Required work:
Report each line of the records below that holds the word "Sept".

▶

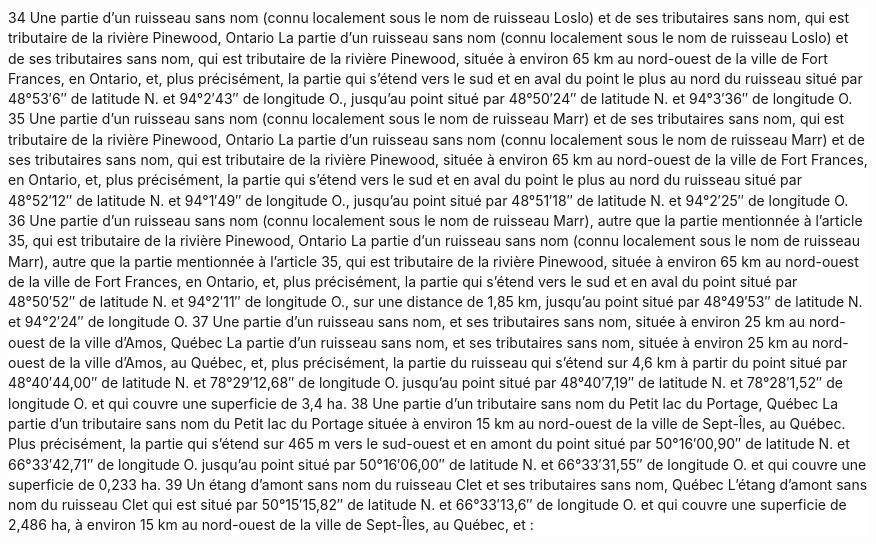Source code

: </tr>
<tr>
<td>34</td>
<td>Une partie d’un ruisseau sans nom (connu localement sous le nom de ruisseau Loslo) et de ses tributaires sans nom, qui est tributaire de la rivière Pinewood, Ontario</td>
<td>La partie d’un ruisseau sans nom (connu localement sous le nom de ruisseau Loslo) et de ses tributaires sans nom, qui est tributaire de la rivière Pinewood, située à environ 65 km au nord-ouest de la ville de Fort Frances, en Ontario, et, plus précisément, la partie qui s’étend vers le sud et en aval du point le plus au nord du ruisseau situé par 48°53′6″ de latitude N. et 94°2′43″ de longitude O., jusqu’au point situé par 48°50′24″ de latitude N. et 94°3′36″ de longitude O.</td>
</tr>
<tr>
<td>35</td>
<td>Une partie d’un ruisseau sans nom (connu localement sous le nom de ruisseau Marr) et de ses tributaires sans nom, qui est tributaire de la rivière Pinewood, Ontario</td>
<td>La partie d’un ruisseau sans nom (connu localement sous le nom de ruisseau Marr) et de ses tributaires sans nom, qui est tributaire de la rivière Pinewood, située à environ 65 km au nord-ouest de la ville de Fort Frances, en Ontario, et, plus précisément, la partie qui s’étend vers le sud et en aval du point le plus au nord du ruisseau situé par 48°52′12″ de latitude N. et 94°1′49″ de longitude O., jusqu’au point situé par 48°51′18″ de latitude N. et 94°2′25″ de longitude O.</td>
</tr>
<tr>
<td>36</td>
<td>Une partie d’un ruisseau sans nom (connu localement sous le nom de ruisseau Marr), autre que la partie mentionnée à l’article 35, qui est tributaire de la rivière Pinewood, Ontario</td>
<td>La partie d’un ruisseau sans nom (connu localement sous le nom de ruisseau Marr), autre que la partie mentionnée à l’article 35, qui est tributaire de la rivière Pinewood, située à environ 65 km au nord-ouest de la ville de Fort Frances, en Ontario, et, plus précisément, la partie qui s’étend vers le sud et en aval du point situé par 48°50′52″ de latitude N. et 94°2′11″ de longitude O., sur une distance de 1,85 km, jusqu’au point situé par 48°49′53″ de latitude N. et 94°2′24″ de longitude O.</td>
</tr>
<tr>
<td>37</td>
<td>Une partie d’un ruisseau sans nom, et ses tributaires sans nom, située à environ 25 km au nord-ouest de la ville d’Amos, Québec</td>
<td>La partie d’un ruisseau sans nom, et ses tributaires sans nom, située à environ 25 km au nord-ouest de la ville d’Amos, au Québec, et, plus précisément, la partie du ruisseau qui s’étend sur 4,6 km à partir du point situé par 48°40′44,00′′ de latitude N. et 78°29′12,68′′ de longitude O. jusqu’au point situé par 48°40′7,19′′ de latitude N. et 78°28′1,52′′ de longitude O. et qui couvre une superficie de 3,4 ha.</td>
</tr>
<tr>
<td>38</td>
<td>Une partie d’un tributaire sans nom du Petit lac du Portage, Québec</td>
<td>La partie d’un tributaire sans nom du Petit lac du Portage située à environ 15 km au nord-ouest de la ville de Sept-Îles, au Québec. Plus précisément, la partie qui s’étend sur 465 m vers le sud-ouest et en amont du point situé par 50°16′00,90′′ de latitude N. et 66°33′42,71′′ de longitude O. jusqu’au point situé par 50°16′06,00′′ de latitude N. et 66°33′31,55′′ de longitude O. et qui couvre une superficie de 0,233 ha.</td>
</tr>
<tr>
<td>39</td>
<td>Un étang d’amont sans nom du ruisseau Clet et ses tributaires sans nom, Québec</td>
<td>L’étang d’amont sans nom du ruisseau Clet qui est situé par 50°15′15,82′′ de latitude N. et 66°33′13,6′′ de longitude O. et qui couvre une superficie de 2,486 ha, à environ 15 km au nord-ouest de la ville de Sept-Îles, au Québec, et :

◀

Result:
<td>La partie d’un tributaire sans nom du Petit lac du Portage située à environ 15 km au nord-ouest de la ville de Sept-Îles, au Québec. Plus précisément, la partie qui s’étend sur 465 m vers le sud-ouest et en amont du point situé par 50°16′00,90′′ de latitude N. et 66°33′42,71′′ de longitude O. jusqu’au point situé par 50°16′06,00′′ de latitude N. et 66°33′31,55′′ de longitude O. et qui couvre une superficie de 0,233 ha.</td>
<td>L’étang d’amont sans nom du ruisseau Clet qui est situé par 50°15′15,82′′ de latitude N. et 66°33′13,6′′ de longitude O. et qui couvre une superficie de 2,486 ha, à environ 15 km au nord-ouest de la ville de Sept-Îles, au Québec, et :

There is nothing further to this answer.